Alexander Beiner is a Founder of Open Meditation, a London-based organization teaching non-religious mindfulness meditation in the workplace.
In recent years there has been a rising interest among HR professionals into the practice of mindfulness meditation. However, there is still a lot of confusion as to what this practice really is, what it involves and what the HR benefits actually are.
Any article about mindfulness in the workplace rests on a paradox, as it’s an attempt to explain using language a technique that is based entirely on silence. In fact, the quickest way to understand mindfulness is if you stop reading right now, close your eyes and for the next five seconds focus as hard as you can on the next thought you’re going to have.
If you did this, you may have noticed that the mind quickly becomes silent. Mindfulness doesn’t really get more complicated than that. It is best defined as ‘non-judgmental awareness of your own present experience’. This means simply observing and accepting your thoughts, emotions and physical sensations without reacting to them. Interesting, you might be thinking, but how can that actually benefit employees?
To answer that question, let’s look for a moment at stress
The word has become unfashionable recently, and we now prefer euphemistic words like ‘resilience’, but ultimately what we’re looking for when we talk about resilience is to find a way to reduce stress and improve overall wellbeing.

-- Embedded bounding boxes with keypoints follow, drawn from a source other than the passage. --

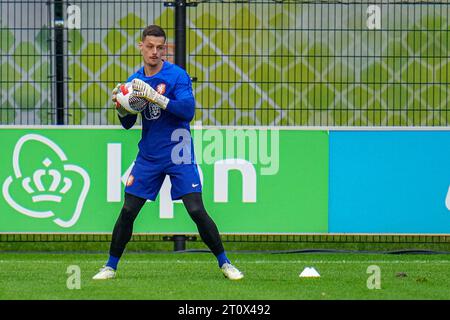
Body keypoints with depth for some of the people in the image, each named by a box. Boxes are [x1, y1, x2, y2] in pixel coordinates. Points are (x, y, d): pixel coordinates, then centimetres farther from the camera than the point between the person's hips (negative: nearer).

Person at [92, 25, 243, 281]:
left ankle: (225, 263, 2)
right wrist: (121, 107, -11)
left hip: (179, 155, -4)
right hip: (148, 157, 4)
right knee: (128, 212, 1)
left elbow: (188, 110, -22)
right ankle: (111, 266, 13)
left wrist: (156, 98, -32)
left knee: (197, 211, -10)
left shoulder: (177, 75, -9)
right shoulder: (135, 81, 6)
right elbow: (128, 124, 11)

According to the Health and Safety Executive (HSE) over 10 million working days were lost last year in the UK to stress. But were they really? Stress is often misconceived, and in fact mindfulness shows us that it isn’t actually stress that’s the problem. Stress is inevitable; anything that creates a demand on an organism is a stressor. Technically, me asking you to pass the salt at dinner is a stressor. What makes stress a problem and leads to absenteeism or burnout is the way we react to it.
To understand this, it’s best to look at what’s actually happening in the body when we’re stressed. Your body has an autonomic nervous system responsible for involuntary activities like heart rate and respiration. It includes two interrelated ‘strands’: the PNS (Parasympathetic Nervous System) and the SNS (Sympathetic Nervous System).
The SNS is responsible for your ‘fight or flight’ response. When activated, your body secretes hormones like adrenaline and cortisol, diverts blood to the limbs, dilates the pupils and increases the heart rate.
We have evolved this response to survive, and it served our ancestors well when they encountered a hungry tiger in the jungle. However, the SNS isn’t picky. It will activate just as readily to a tight deadline, or a snippy comment, or anything that you perceive as a threat to your body or your identity.
We call this initial stressor the ‘first dart’. The second dart comes when we replay the first dart in our heads, thereby releasing the same chemicals all over again and creating a cycle of reaction and stress. This cycle builds on itself until the body can’t handle any more and we have a ‘break down’, usually accompanied by a good cry.
In fact, recent research shows that tears actually carry stress chemicals out of the body to help us feel better. [Efran, Jay PhD and Mitchell Greene, PhD “Why We Cry.” Alternet.org. May 18, 2012.]
How can mindfulness help?
A much healthier way to reduce these stress hormones is by activating the PNS ourselves. The PNS is responsible for rest and recovery. When activated, it releases serotonin and acetylcholine, which automatically relaxes us and reduces levels of cortisol and adrenaline.
Mindfulness meditation is clinically proven to activate the PNS and while the exact mechanism is still being researched, it may be related to the cessation of thought patterns that perpetuate the slow drip of stress hormones mentioned above.
We’re all human, and we all react badly to workplace stress at times, even if we practice mindfulness. However, the more we practice the more resilient we become. This is in part because mindfulness meditation literally rewires our brains.
Meditators have a thicker insula and prefrontal cortex, brain areas responsible for complex cognition and emotional regulation. The tangible signs of this are truly extraordinary: increased concentration and creativity, an improved immune system, enhanced creativity and considerably more resilience and happiness.
This inevitably leads to reduced absenteeism, improvements in interpersonal relationships and higher productivity.
The implications of this are far-reaching for the HR profession, and not just because of the positive results organisations offering mindfulness programs are enjoying all over the world.
The reason mindfulness meditation is so exciting is that it provides your employees with a skill that allows them to take personal responsibility for their own wellbeing, whether at home or at work.
For an employee to experience the full benefits of mindfulness there are three things HR needs to do. First, convince employees of the benefits, ideally working together with a mindfulness instructor. Second, commit to setting up a regular mindfulness program or organising an intensive. Lastly, work with mindfulness instructors who understand your business and the challenges unique to your employees.
While mindfulness does require practice and discipline, the basics can be taught very quickly and techniques can be imparted in half and hour that anyone can use to activate the PNS in as little as three minutes.
Considering this, it’s no surprise that mindfulness is fast becoming an invaluable tool for HR professionals who are dedicated to tackling the root causes of stress rather than simply dealing with its symptoms.